La omnipresencia de la guerra en Ucrania en las noticias, en los comentarios de analistas y expertos, y en las conversaciones cotidianas, es absolutamente comprensible. Es verdad que hay otros conflictos armados en el mundo, pero ningún otro involucra de forma tan directa a una de las grandes potencias, ni concierne tanto a otras dos, ni interpela directamente a la más poderosa alianza de la historia. Es verdad que hay otros problemas y desafíos acuciantes -como el cambio climático-, pero ninguno tiene ahora mismo consecuencias tan inmediatas, directas, e indiscriminadas.
En otros lugares hay atrocidades y abusos, pero no se los puede invocar para relativizar la gravedad del sufrimiento de las víctimas en Mariúpol y Bucha (ello sería revictimizarlas, y se engañan quienes creen que, al hacerlo, remedian una injusticia). Es verdad que en otras latitudes pasan cosas, pero ninguna de ellas tiene efectos geopolíticos tan significativos como la guerra en Ucrania, ni definirá tanto para tantos; sin embargo, no por eso pueden simplemente desdeñarse.
Sería un error, por ejemplo, desdeñar el hecho de que en la Corte Penal Internacional se haya abierto el juicio contra uno de los líderes de las milicias yanyauid, una de las facciones responsables de la tragedia de Darfur. Hace casi veinte años estalló en esa región sudanesa un conflicto armado que provocó más de un cuarto de millón de muertos y casi dos millones de desplazados; un verdadero genocidio, palabra de la que se abusa con frecuencia, no siempre con buenas intenciones. La justicia internacional cojea, pero llega. Y es preferible que llegue tarde a que no llegue.

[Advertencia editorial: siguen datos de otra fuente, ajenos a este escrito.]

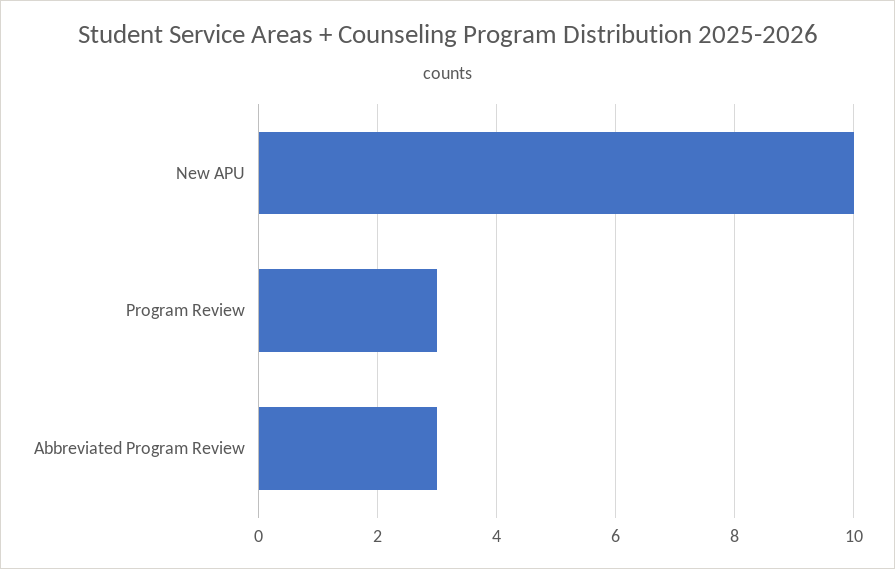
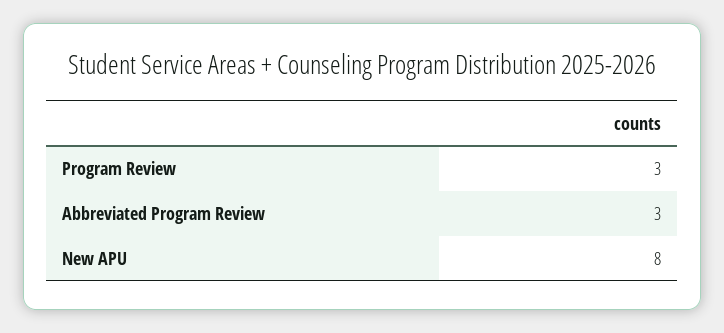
  {
-   "New APU": 10,
+   "New APU": 8,
    "Program Review": 3,
    "Abbreviated Program Review": 3
  }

O pasar por alto la tormenta geopolítica y diplomática desatada al conocerse los términos de un eventual acuerdo entre las Islas Salomón (un archipiélago de más de 900 islas y apenas 642 mil habitantes) y la República Popular China. A juicio de algunos, se estaría abriendo una ventana de oportunidad para que ésta refuerce su presencia militar en el Pacífico sur, alterando el statu quo y exacerbando los recelos de naciones grandes, como Australia -que ha recibido el anuncio con cautela-, y pequeñas, como los Estados Federados de Micronesia, preocupados por la posibilidad de que la región acabe convertida en el “epicentro de una futura confrontación” entre grandes potencias.
Ni deberían soslayarse las graves implicaciones de la deriva autoritaria del presidente salvadoreño Nayib Bukele -el mismo que se ha vanagloriado en Twitter de ser “el dictador más cool del mundo mundial”-, agudizada ahora con la excusa de responder con contundencia al feroz envite de las endémicas pandillas, que no han dejado de medrar allí, tras años de relativa contención de la violencia.
Y no parece tampoco sensato hacer la vista gorda frente a la agitación y el descontento que, impulsados por distintas fuerzas y estimulados por diversos factores, sacuden la normalidad política y social -como se ha visto en Gran Bretaña, Canadá, Perú, Sri Lanka, o Pakistán, entre otros- mientras preludian, como el polvo al lodo, tiempos cada vez más recios e inestables.